I’ve seen you add pumpkin puree into muffins and I know that you hide veggies in fruit. I know that you tried to get the kids onto beetroot chips instead of Doritos without alerting them to the difference in substance; I know that you ended up surrendering and handing over whatever it is was the kids were screaming for at that particular moment in time.
You’re doing a good, honourable thing. You’re being a responsible parent by surreptitiously bringing peas into little Billy’s diet somehow – even if the method itself involves degrees of dishonesty, Billy needs those vitamins and nutrients and minerals somehow, and it’s not going to happen by him willingly eating peas.
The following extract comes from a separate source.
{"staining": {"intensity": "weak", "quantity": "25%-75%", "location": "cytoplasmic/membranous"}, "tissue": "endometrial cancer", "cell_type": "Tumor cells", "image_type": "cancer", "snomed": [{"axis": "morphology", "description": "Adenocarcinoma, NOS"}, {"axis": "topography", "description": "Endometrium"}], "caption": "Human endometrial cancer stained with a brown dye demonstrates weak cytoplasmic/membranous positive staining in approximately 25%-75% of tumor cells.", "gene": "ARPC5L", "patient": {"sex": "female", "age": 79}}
And of course, Billy deserves a treat if he happily eats everything on the table. Right?
Wrong. Oh-so-very-wrong.
I’m so sorry to tell you, Parents, but apparently you’ve been going about things in the completely incorrect way.
According to Australian researchers, you’re actually doing a bad thing by rewarding kids with food when they do something good. Worst still – you’re actually screwing over your children by hiding their vegetables in their meals. By pureeing and chopping and grating and disguising those vegetables, you’re setting your kids up for a life of doomed eating.